It does indeed seem like corn is a big problem. I guess it's such a huge portion of what's grown on US farms that it can't help but have a distortionary effect across a lot of different areas.

Anonymous said...

From what I understand, feeding cattle corn began with corn farmers at some point when the price of corn fell and they went looking for something more lucrative to do with their crop. They (maybe it was some middleman organization, not farmers themselves, I don't know) came up with feedlots. Similar story with why corn syrup is in almost all prepared food. I also saw a piece this last year with a photo of a huge pile of corn sitting in the open air in Iowa--the crop had been so huge that they didn't have enough space to store it (this was happening all over, not just in one place).

So we subsidize, breed, fertilize, etc until we have more corn than we know what to do with, and then invent unhealth ways of consuming it, all the while screwing up the market for farmers in developing worlds.

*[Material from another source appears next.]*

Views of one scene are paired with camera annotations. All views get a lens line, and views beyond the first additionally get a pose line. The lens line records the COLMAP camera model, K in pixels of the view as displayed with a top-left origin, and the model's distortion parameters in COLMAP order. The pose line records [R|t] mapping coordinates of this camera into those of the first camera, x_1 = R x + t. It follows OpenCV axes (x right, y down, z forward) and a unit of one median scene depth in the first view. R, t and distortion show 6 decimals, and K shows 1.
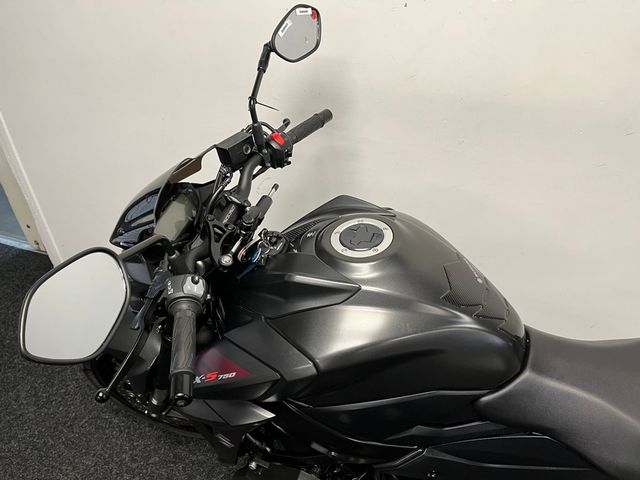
lens RADIAL K [[497.8, 0, 324.8], [0, 497.8, 242.0], [0, 0, 1]] dist [0.028689, -0.010565]
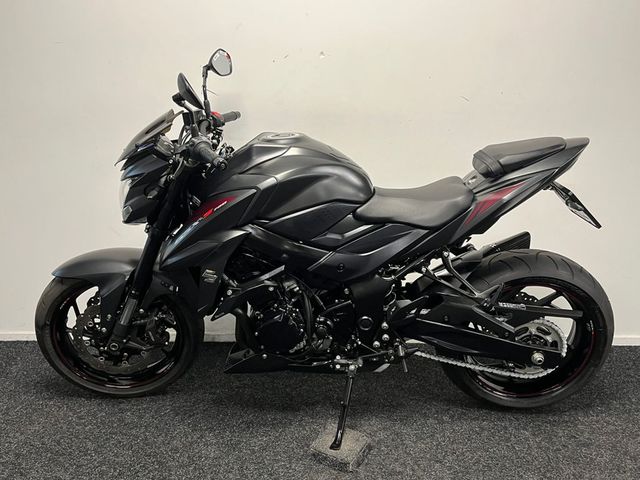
lens RADIAL K [[529.9, 0, 320.5], [0, 529.9, 239.8], [0, 0, 1]] dist [0.049007, -0.022008]
pose [[0.935012, -0.058712, 0.349722, -0.440867], [0.178664, 0.929879, -0.321564, 0.870706], [-0.306319, 0.363149, 0.879938, -0.565987]]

I admit I need to read more to make sure I have all my facts straight, but this is the picture that's emerging to me.

Man, check out the second letter in response to that NYT piece: organic farming is to blame. Very interesting, if grossly biased, point. I think it goes well with the first letter, which points out that even vegetarians aren't same from meat-based threats. Perhaps organic farming is at risk of contamination, because it's not willing to fight back with equally powerful chemicals? Weird.